**SUPPLIED RECORDS:**
>>>

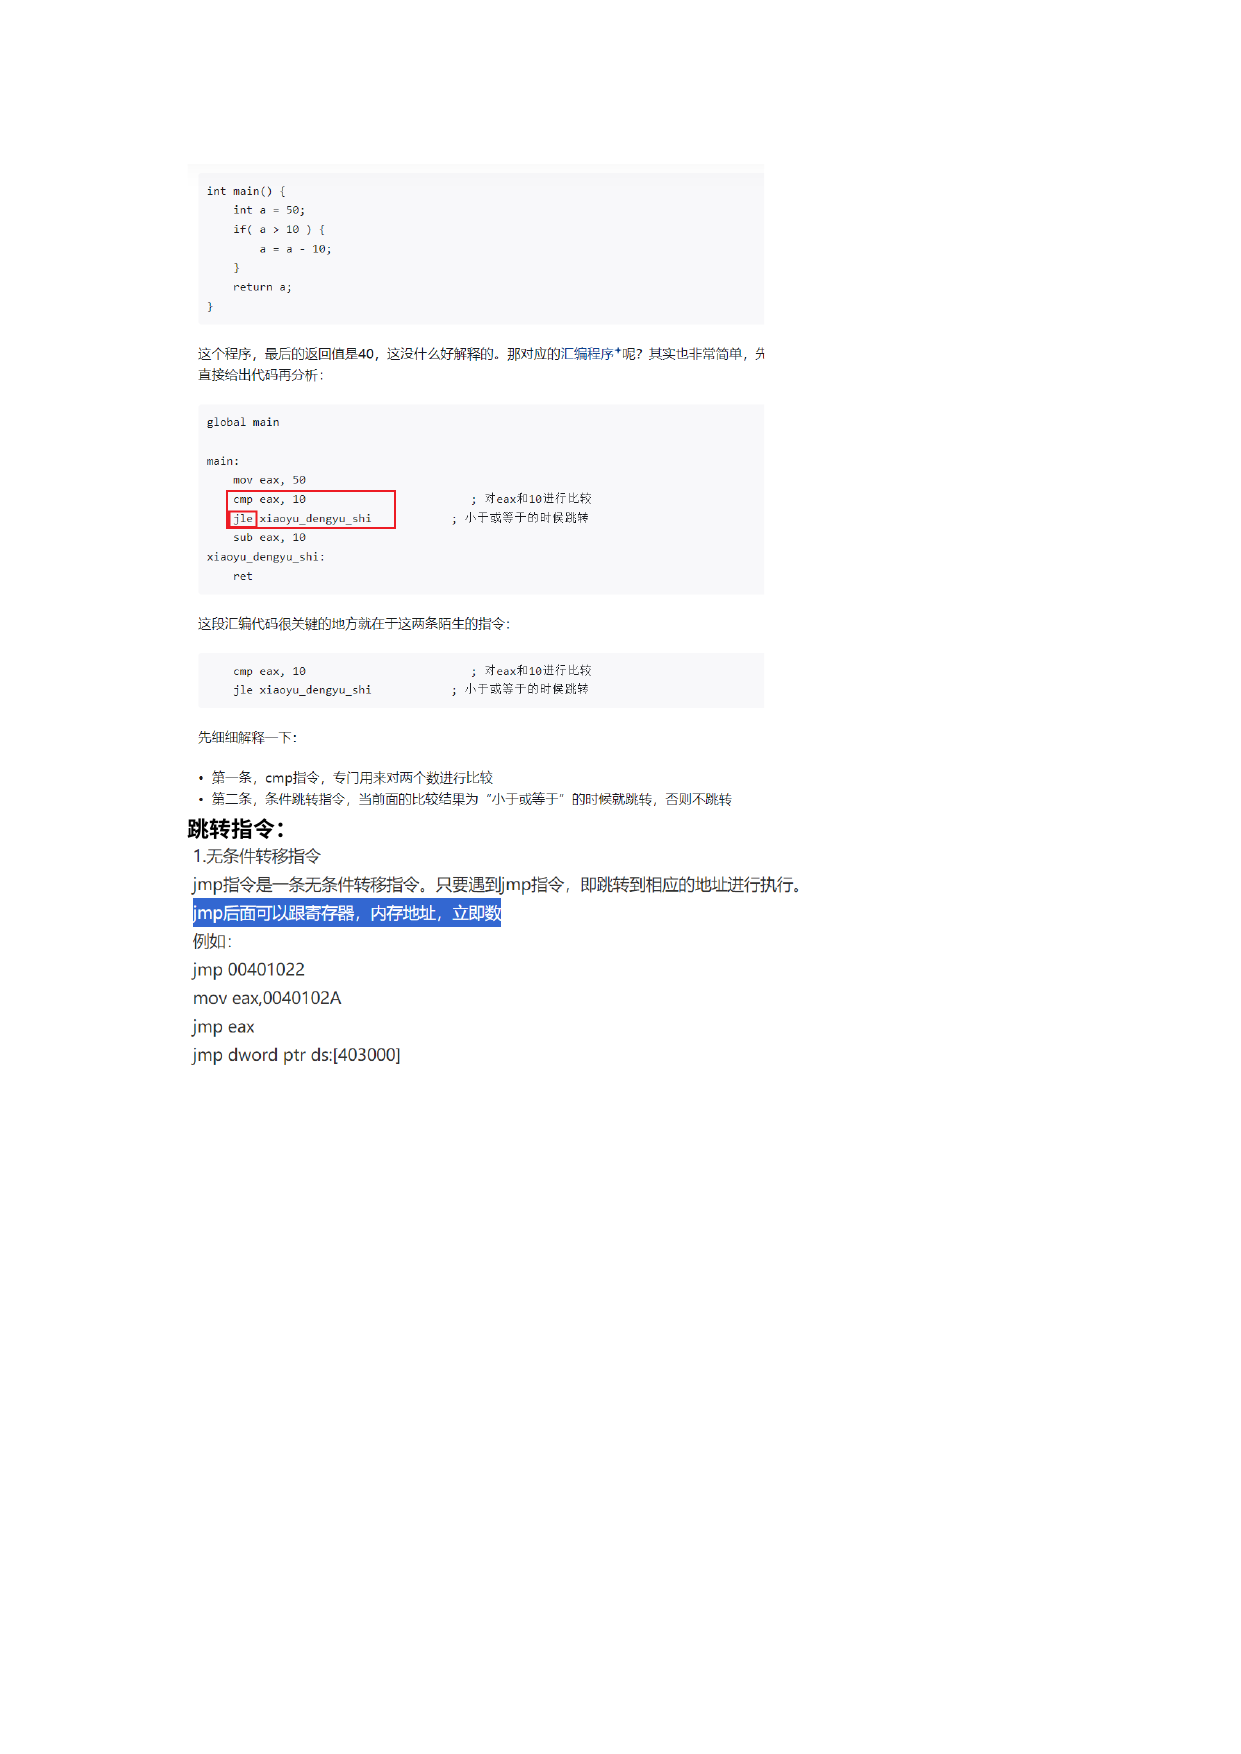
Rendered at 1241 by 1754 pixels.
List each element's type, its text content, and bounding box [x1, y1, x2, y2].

text 跳转指令： [187, 812, 1053, 844]
picture [187, 844, 818, 1067]
picture [187, 164, 765, 810]
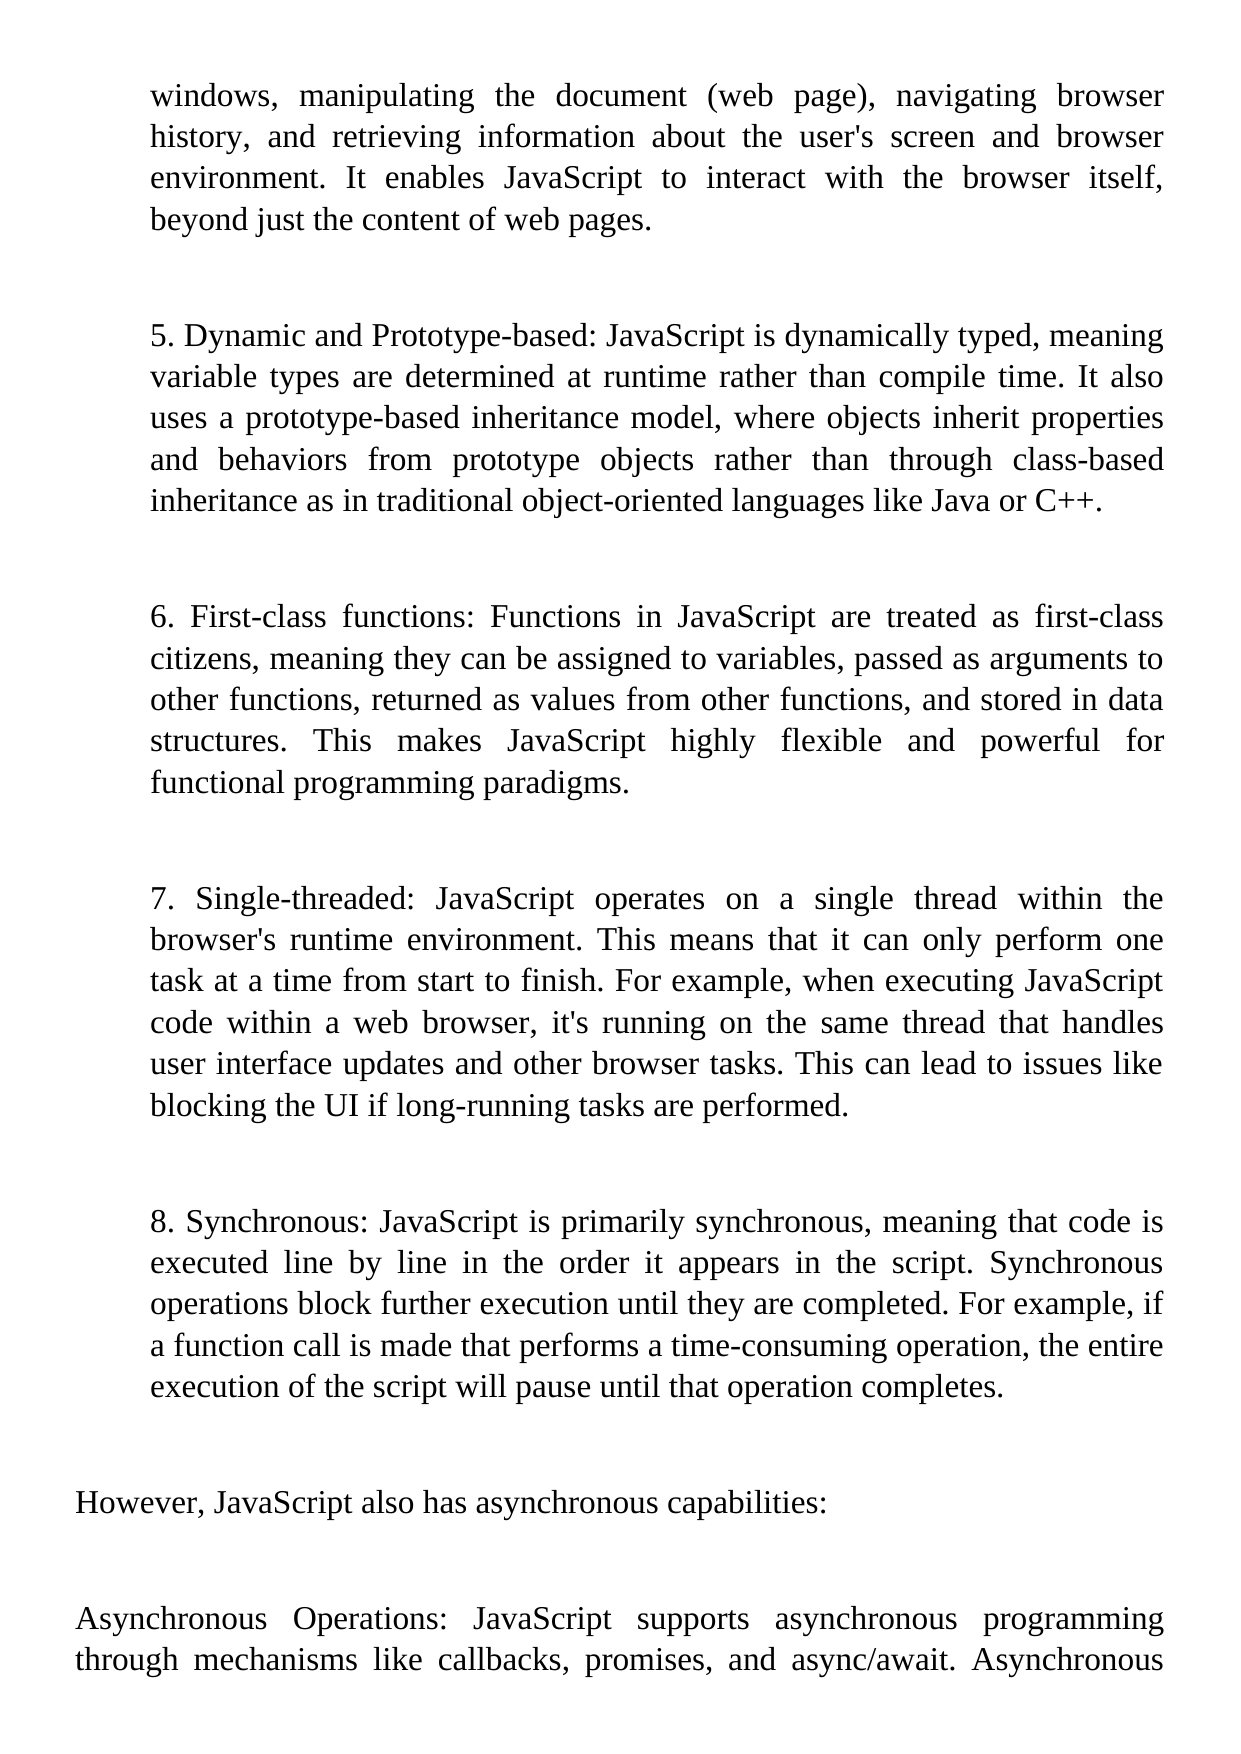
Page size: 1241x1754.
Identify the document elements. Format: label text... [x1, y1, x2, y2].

text 7. Single-threaded: JavaScript operates on a single thread within the browser's runtime environment. This means that it can only perform one task at a time from start to finish. For example, when executing JavaScript code within a web browser, it's running on the same thread that handles user interface updates and other browser tasks. This can lead to issues like blocking the UI if long-running tasks are performed. [150, 878, 1165, 1123]
text 5. Dynamic and Prototype-based: JavaScript is dynamically typed, meaning variable types are determined at runtime rather than compile time. It also uses a prototype-based inheritance model, where objects inherit properties and behaviors from prototype objects rather than through class-based inheritance as in traditional object-oriented languages like Java or C++. [150, 315, 1165, 519]
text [150, 75, 1165, 237]
text However, JavaScript also has asynchronous capabilities: [75, 1482, 1165, 1521]
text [75, 1598, 1165, 1678]
text 8. Synchronous: JavaScript is primarily synchronous, meaning that code is executed line by line in the order it appears in the script. Synchronous operations block further execution until they are completed. For example, if a function call is made that performs a time-consuming operation, the entire execution of the script will pause until that operation completes. [150, 1201, 1165, 1404]
text 6. First-class functions: Functions in JavaScript are treated as first-class citizens, meaning they can be assigned to variables, passed as arguments to other functions, returned as values from other functions, and stored in data structures. This makes JavaScript highly flexible and powerful for functional programming paradigms. [150, 597, 1165, 800]
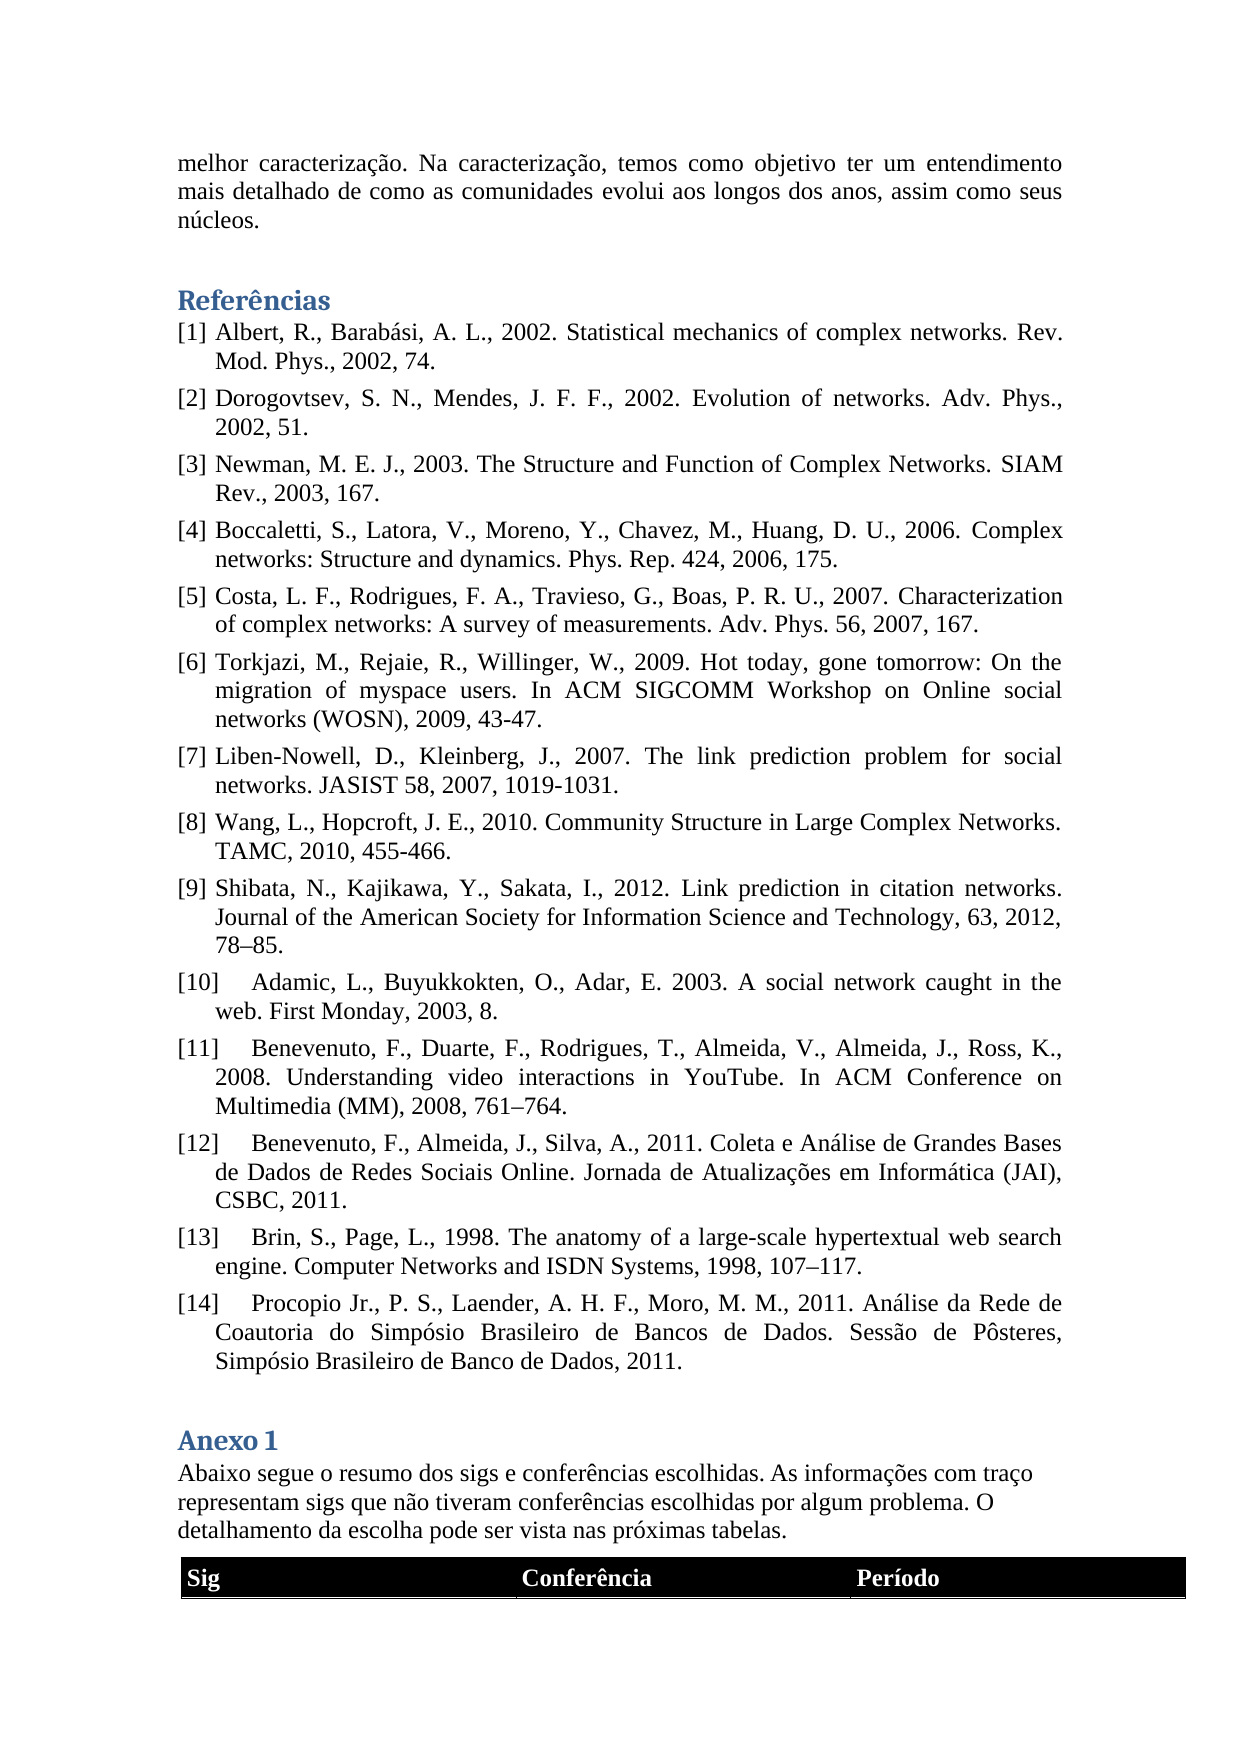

<<<

**YOUR TASK:**
Write out the records shown above exactly, but do not include any images.

**SOLUTION BELOW:**
Rendered at 1241 by 1754 pixels.
List each element's type, its text content, and bounding box [x1, y1, x2, y2].

text 跳转指令： [187, 812, 1053, 844]
picture [187, 844, 818, 1067]
picture [187, 164, 765, 810]
Page size: 1241x1754.
Identify the document elements. Format: label text... [x1, y1, x2, y2].

text 7. Single-threaded: JavaScript operates on a single thread within the browser's runtime environment. This means that it can only perform one task at a time from start to finish. For example, when executing JavaScript code within a web browser, it's running on the same thread that handles user interface updates and other browser tasks. This can lead to issues like blocking the UI if long-running tasks are performed. [150, 878, 1165, 1123]
text 5. Dynamic and Prototype-based: JavaScript is dynamically typed, meaning variable types are determined at runtime rather than compile time. It also uses a prototype-based inheritance model, where objects inherit properties and behaviors from prototype objects rather than through class-based inheritance as in traditional object-oriented languages like Java or C++. [150, 315, 1165, 519]
text [150, 75, 1165, 237]
text However, JavaScript also has asynchronous capabilities: [75, 1482, 1165, 1521]
text [75, 1598, 1165, 1678]
text 8. Synchronous: JavaScript is primarily synchronous, meaning that code is executed line by line in the order it appears in the script. Synchronous operations block further execution until they are completed. For example, if a function call is made that performs a time-consuming operation, the entire execution of the script will pause until that operation completes. [150, 1201, 1165, 1404]
text 6. First-class functions: Functions in JavaScript are treated as first-class citizens, meaning they can be assigned to variables, passed as arguments to other functions, returned as values from other functions, and stored in data structures. This makes JavaScript highly flexible and powerful for functional programming paradigms. [150, 597, 1165, 800]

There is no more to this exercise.